» Passage to read:
========

A Contrast in Commodification

In objecting to the commodification of fetuses, critics appear to be resting their objection on a sense that there is something sacred about a human being, even when that human being is not yet considered a “person” under the law and even when that human being is dead because of a constitutionally protected right to an abortion. Resisting commodification is a way of protecting the “human dignity” that attaches to humans even when they are no longer living (or were never even born). Laws that prohibit the “abuse” of a corpse evidence the same attitude of respect for human dignity.

In one sense, the fear of commodification may seem laudable. It is an effort to ensure that we all respect one another to such an extent that even when we are no longer truly part of the human community, everyone continues to treat us with dignity. We might even think of this as a prophylactic measure to ensure that when we are alive and can truly benefit from dignity, we will necessarily be treated with respect (since even the dead are).

========

(Short-answer chart entries)
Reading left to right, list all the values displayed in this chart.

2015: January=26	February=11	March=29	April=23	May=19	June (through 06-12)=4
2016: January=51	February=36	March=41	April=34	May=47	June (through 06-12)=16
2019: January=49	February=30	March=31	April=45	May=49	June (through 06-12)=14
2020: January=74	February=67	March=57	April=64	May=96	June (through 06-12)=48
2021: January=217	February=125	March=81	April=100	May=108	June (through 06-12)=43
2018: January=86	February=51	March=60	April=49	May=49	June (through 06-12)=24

========

» Requirement 1:
In the commodification passage, what do laws that prohibit the "abuse" of a corpse evidence?
» Requirement 2:
Duplicate the commodification passage from "In objecting to" to "for human dignity.".
Rely solely on the commodification passage.

» Problem solution 1:
The same attitude of respect for human dignity.

» Problem solution 2:
In objecting to the commodification of fetuses, critics appear to be resting their objection on a sense that there is something sacred about a human being, even when that human being is not yet considered a “person” under the law and even when that human being is dead because of a constitutionally protected right to an abortion. Resisting commodification is a way of protecting the “human dignity” that attaches to humans even when they are no longer living (or were never even born). Laws that prohibit the “abuse” of a corpse evidence the same attitude of respect for human dignity.